(Work task) Could you reproduce the lines below from the one with "Este caso reporta" through the one with "pulmonar y las"? Keep both ends and add nothing.

Start of Block

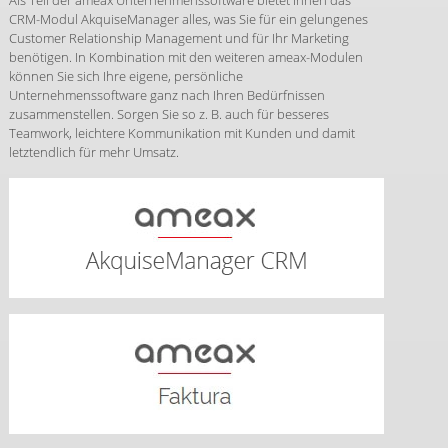
CRM-Modul AkquiseManager alles, was Sie für ein gelungenes
Customer Relationship Management und für Ihr Marketing
benötigen. In Kombination mit den weiteren ameax-Modulen
können Sie sich Ihre eigene, persönliche
Unternehmenssoftware ganz nach Ihren Bedürfnissen
zusammenstellen. Sorgen Sie so z. B. auch für besseres
Teamwork, leichtere Kommunikation mit Kunden und damit
letztendlich für mehr Umsatz.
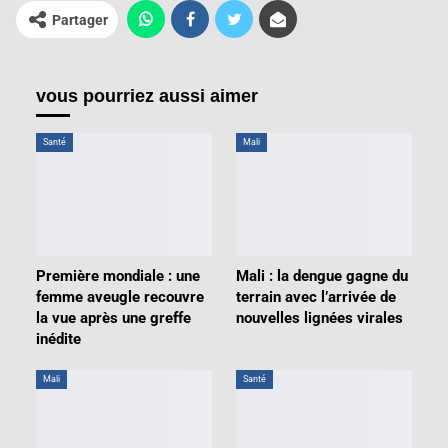
Partager
vous pourriez aussi aimer
Santé
Mali
Première mondiale : une
Mali : la dengue gagne du
femme aveugle recouvre
terrain avec l’arrivée de
la vue après une greffe
nouvelles lignées virales
inédite
Mali
Santé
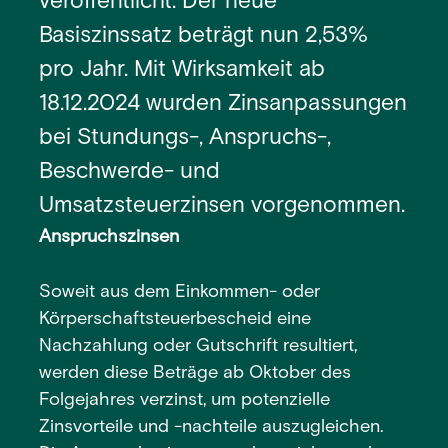
veröffentlicht. Der neue
Basiszinssatz beträgt nun 2,53%
pro Jahr. Mit Wirksamkeit ab
18.12.2024 wurden Zinsanpassungen
bei Stundungs-, Anspruchs-,
Beschwerde- und
Umsatzsteuerzinsen vorgenommen.
Anspruchszinsen
Soweit aus dem Einkommen- oder
Körperschaftsteuerbescheid eine
Nachzahlung oder Gutschrift resultiert,
werden diese Beträge ab Oktober des
Folgejahres verzinst, um potenzielle
Zinsvorteile und -nachteile auszugleichen.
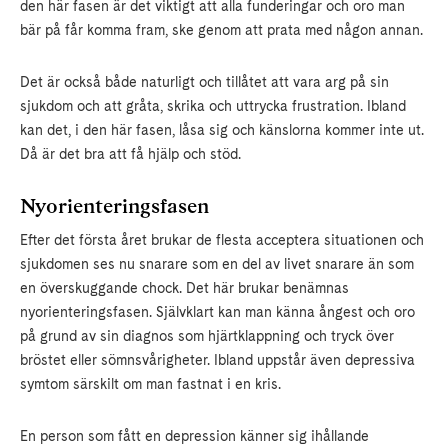
den här fasen är det viktigt att alla funderingar och oro man
bär på får komma fram, ske genom att prata med någon annan.
Det är också både naturligt och tillåtet att vara arg på sin
sjukdom och att gråta, skrika och uttrycka frustration. Ibland
kan det, i den här fasen, låsa sig och känslorna kommer inte ut.
Då är det bra att få hjälp och stöd.
Nyorienteringsfasen
Efter det första året brukar de flesta acceptera situationen och
sjukdomen ses nu snarare som en del av livet snarare än som
en överskuggande chock. Det här brukar benämnas
nyorienteringsfasen. Självklart kan man känna ångest och oro
på grund av sin diagnos som hjärtklappning och tryck över
bröstet eller sömnsvårigheter. Ibland uppstår även depressiva
symtom särskilt om man fastnat i en kris.
En person som fått en depression känner sig ihållande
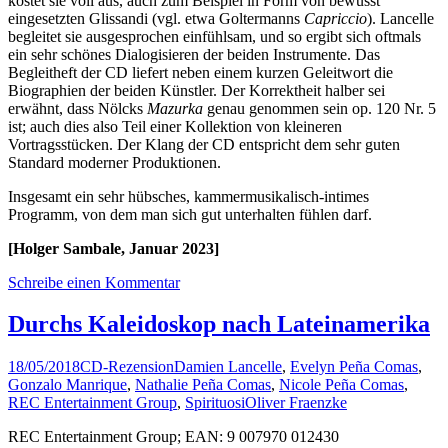
kostet sie voll aus, auch zum Beispiel in Form von bewusst
eingesetzten Glissandi (vgl. etwa Goltermanns
Capriccio
). Lancelle
begleitet sie ausgesprochen einfühlsam, und so ergibt sich oftmals
ein sehr schönes Dialogisieren der beiden Instrumente. Das
Begleitheft der CD liefert neben einem kurzen Geleitwort die
Biographien der beiden Künstler. Der Korrektheit halber sei
erwähnt, dass Nölcks
Mazurka
genau genommen sein op. 120 Nr. 5
ist; auch dies also Teil einer Kollektion von kleineren
Vortragsstücken. Der Klang der CD entspricht dem sehr guten
Standard moderner Produktionen.
Insgesamt ein sehr hübsches, kammermusikalisch-intimes
Programm, von dem man sich gut unterhalten fühlen darf.
[Holger Sambale, Januar 2023]
Schreibe einen Kommentar
­Durchs Kaleidoskop nach Lateinamerika
18/05/2018
CD-Rezension
Damien Lancelle
,
Evelyn Peña Comas
,
Gonzalo Manrique
,
Nathalie Peña Comas
,
Nicole Peña Comas
,
REC Entertainment Group
,
Spirituosi
Oliver Fraenzke
REC Entertainment Group; EAN: 9 007970 012430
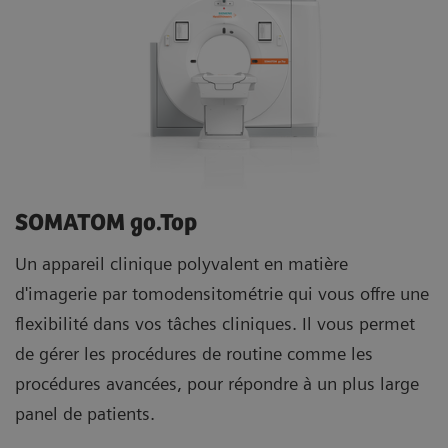
SOMATOM go.Top
Un appareil clinique polyvalent en matière
d'imagerie par tomodensitométrie qui vous offre une
flexibilité dans vos tâches cliniques. Il vous permet
de gérer les procédures de routine comme les
procédures avancées, pour répondre à un plus large
panel de patients.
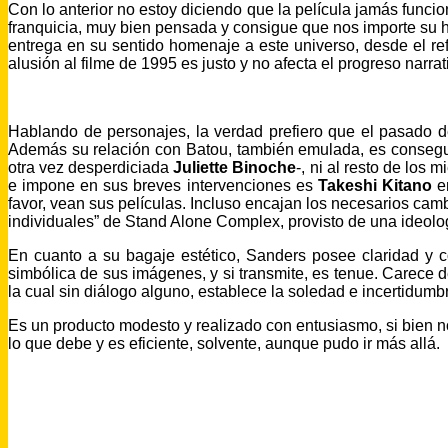
Con lo anterior no estoy diciendo que la película jamás funci
franquicia, muy bien pensada y consigue que nos importe su hi
entrega en su sentido homenaje a este universo, desde el r
alusión al filme de 1995 es justo y no afecta el progreso narra
Hablando de personajes, la verdad prefiero que el pasado de
Además su relación con Batou, también emulada, es conseguid
otra vez desperdiciada
Juliette Binoche
-, ni al resto de los 
e impone en sus breves intervenciones es
Takeshi Kitano
en
favor, vean sus películas. Incluso encajan los necesarios cam
individuales” de Stand Alone Complex, provisto de una ideolo
En cuanto a su bagaje estético, Sanders posee claridad y 
simbólica de sus imágenes, y si transmite, es tenue. Carece d
la cual sin diálogo alguno, establece la soledad e incertidu
Es un producto modesto y realizado con entusiasmo, si bien no
lo que debe y es eficiente, solvente, aunque pudo ir más allá.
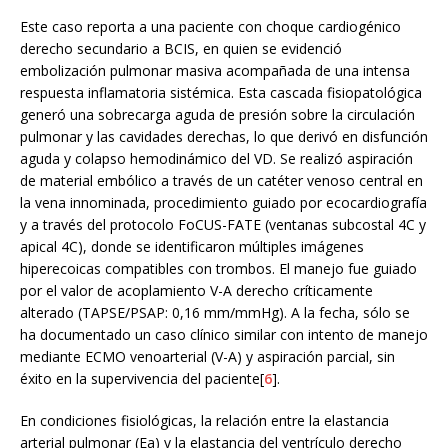
Este caso reporta a una paciente con choque cardiogénico
derecho secundario a BCIS, en quien se evidenció
embolización pulmonar masiva acompañada de una intensa
respuesta inflamatoria sistémica. Esta cascada fisiopatológica
generó una sobrecarga aguda de presión sobre la circulación
pulmonar y las cavidades derechas, lo que derivó en disfunción
aguda y colapso hemodinámico del VD. Se realizó aspiración
de material embólico a través de un catéter venoso central en
la vena innominada, procedimiento guiado por ecocardiografía
y a través del protocolo FoCUS-FATE (ventanas subcostal 4C y
apical 4C), donde se identificaron múltiples imágenes
hiperecoicas compatibles con trombos. El manejo fue guiado
por el valor de acoplamiento V-A derecho críticamente
alterado (TAPSE/PSAP: 0,16 mm/mmHg). A la fecha, sólo se
ha documentado un caso clínico similar con intento de manejo
mediante ECMO venoarterial (V-A) y aspiración parcial, sin
éxito en la supervivencia del paciente[
6
].
En condiciones fisiológicas, la relación entre la elastancia
arterial pulmonar (Ea) y la elastancia del ventrículo derecho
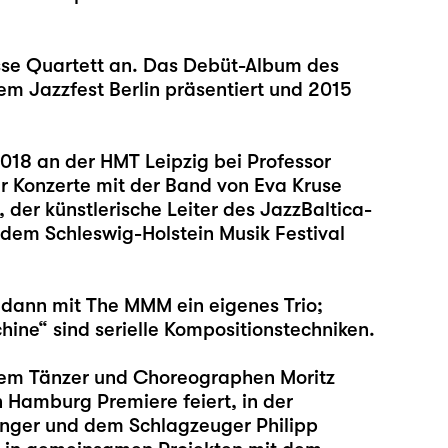
sse Quartett an. Das Debüt-Album des
em Jazzfest Berlin präsentiert und 2015
2018 an der HMT Leipzig bei Professor
er Konzerte mit der Band von Eva Kruse
der künstlerische Leiter des JazzBaltica-
f dem Schleswig-Holstein Musik Festival
 dann mit The MMM ein eigenes Trio;
ne“ sind serielle Kompositionstechniken.
dem Tänzer und Choreographen Moritz
n Hamburg Premiere feiert, in der
nger und dem Schlagzeuger Philipp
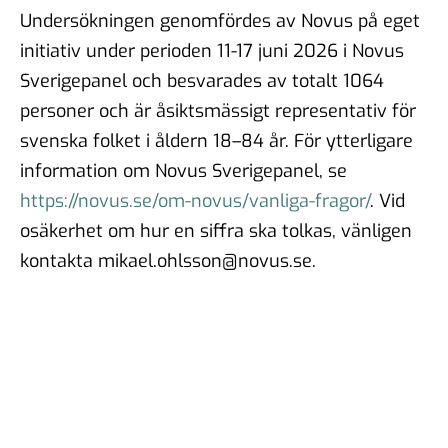
Undersökningen genomfördes av Novus på eget
initiativ under perioden 11-17 juni 2026 i Novus
Sverigepanel och besvarades av totalt 1064
personer och är åsiktsmässigt representativ för
svenska folket i åldern 18–84 år. För ytterligare
information om Novus Sverigepanel, se
https://novus.se/om-novus/vanliga-fragor/
. Vid
osäkerhet om hur en siffra ska tolkas, vänligen
kontakta mikael.ohlsson@novus.se.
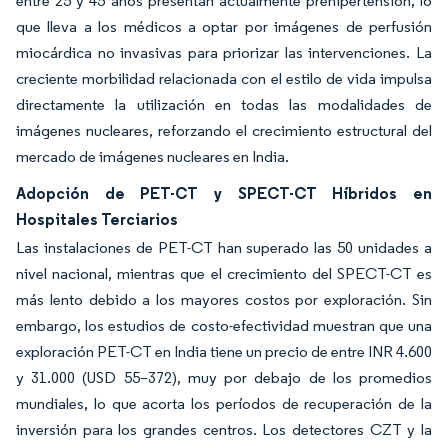
entre 25 y 45 años presentan actualmente prehipertensión, lo
que lleva a los médicos a optar por imágenes de perfusión
miocárdica no invasivas para priorizar las intervenciones. La
creciente morbilidad relacionada con el estilo de vida impulsa
directamente la utilización en todas las modalidades de
imágenes nucleares, reforzando el crecimiento estructural del
mercado de imágenes nucleares en India.
Adopción de PET-CT y SPECT-CT Híbridos en
Hospitales Terciarios
Las instalaciones de PET-CT han superado las 50 unidades a
nivel nacional, mientras que el crecimiento del SPECT-CT es
más lento debido a los mayores costos por exploración. Sin
embargo, los estudios de costo-efectividad muestran que una
exploración PET-CT en India tiene un precio de entre INR 4.600
y 31.000 (USD 55–372), muy por debajo de los promedios
mundiales, lo que acorta los períodos de recuperación de la
inversión para los grandes centros. Los detectores CZT y la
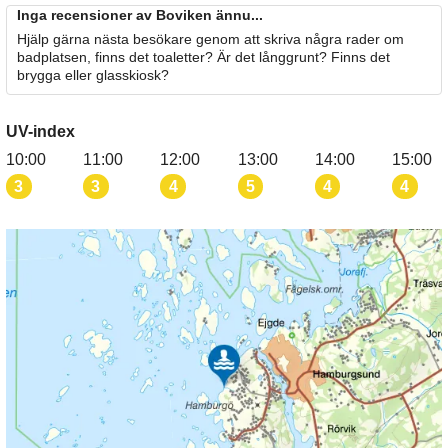
Inga recensioner av Boviken ännu...
Hjälp gärna nästa besökare genom att skriva några rader om
badplatsen, finns det toaletter? Är det långgrunt? Finns det
brygga eller glasskiosk?
UV-index
10:00
11:00
12:00
13:00
14:00
15:00
3
3
4
5
4
4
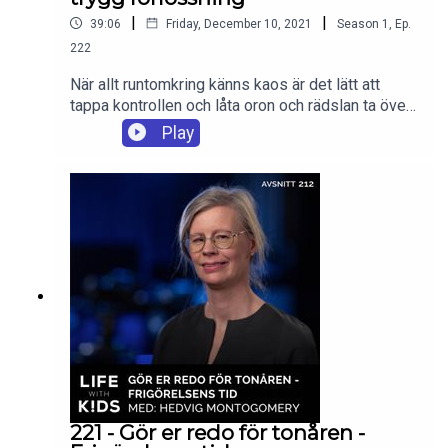
|
|
39:06
Friday, December 10, 2021
Season
1
,
Ep.
222
När allt runtomkring känns kaos är det lätt att
tappa kontrollen och låta oron och rädslan ta över.
Sunna Heli, grundaren till metoden Föda utan
Play
rädsla, förklarar hur vi kan ta tillbaka
ägandeskapet över vår egen förlossning, hur man
som medperson kan stötta innan och under
förlossningen och vilka verktyg man kan använda
för att genomföra förlossningen på ett lugnt och
tryggt sätt, oavsett vart, när eller hur de yttre
faktorerna ser ut.
221 - Gör er redo för tonåren -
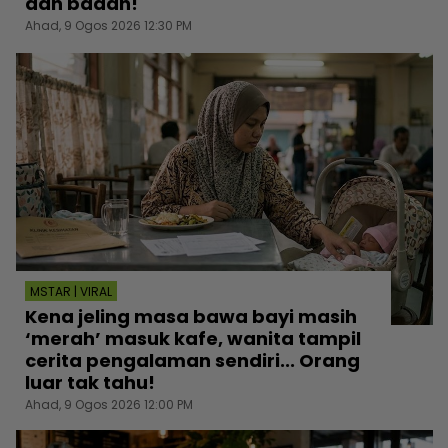
dan badan!
Ahad, 9 Ogos 2026 12:30 PM
MSTAR | VIRAL
Kena jeling masa bawa bayi masih
‘merah’ masuk kafe, wanita tampil
cerita pengalaman sendiri... Orang
luar tak tahu!
Ahad, 9 Ogos 2026 12:00 PM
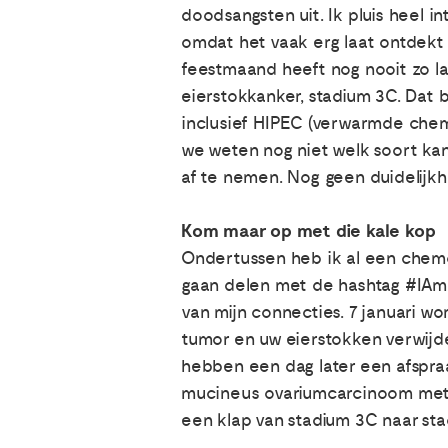
doodsangsten uit. Ik pluis heel i
omdat het vaak erg laat ontdekt
feestmaand heeft nog nooit zo l
eierstokkanker, stadium 3C. Dat 
inclusief HIPEC (verwarmde chem
we weten nog niet welk soort kan
af te nemen. Nog geen duidelijk
Kom maar op met die kale kop
Ondertussen heb ik al een chemo
gaan delen met de hashtag #IAmGo
van mijn connecties. 7 januari w
tumor en uw eierstokken verwijde
hebben een dag later een afspra
mucineus ovariumcarcinoom met e
een klap van stadium 3C naar sta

End of Block

(Task answer)
Este caso reporta a una paciente con choque cardiogénico
derecho secundario a BCIS, en quien se evidenció
embolización pulmonar masiva acompañada de una intensa
respuesta inflamatoria sistémica. Esta cascada fisiopatológica
generó una sobrecarga aguda de presión sobre la circulación
pulmonar y las cavidades derechas, lo que derivó en disfunción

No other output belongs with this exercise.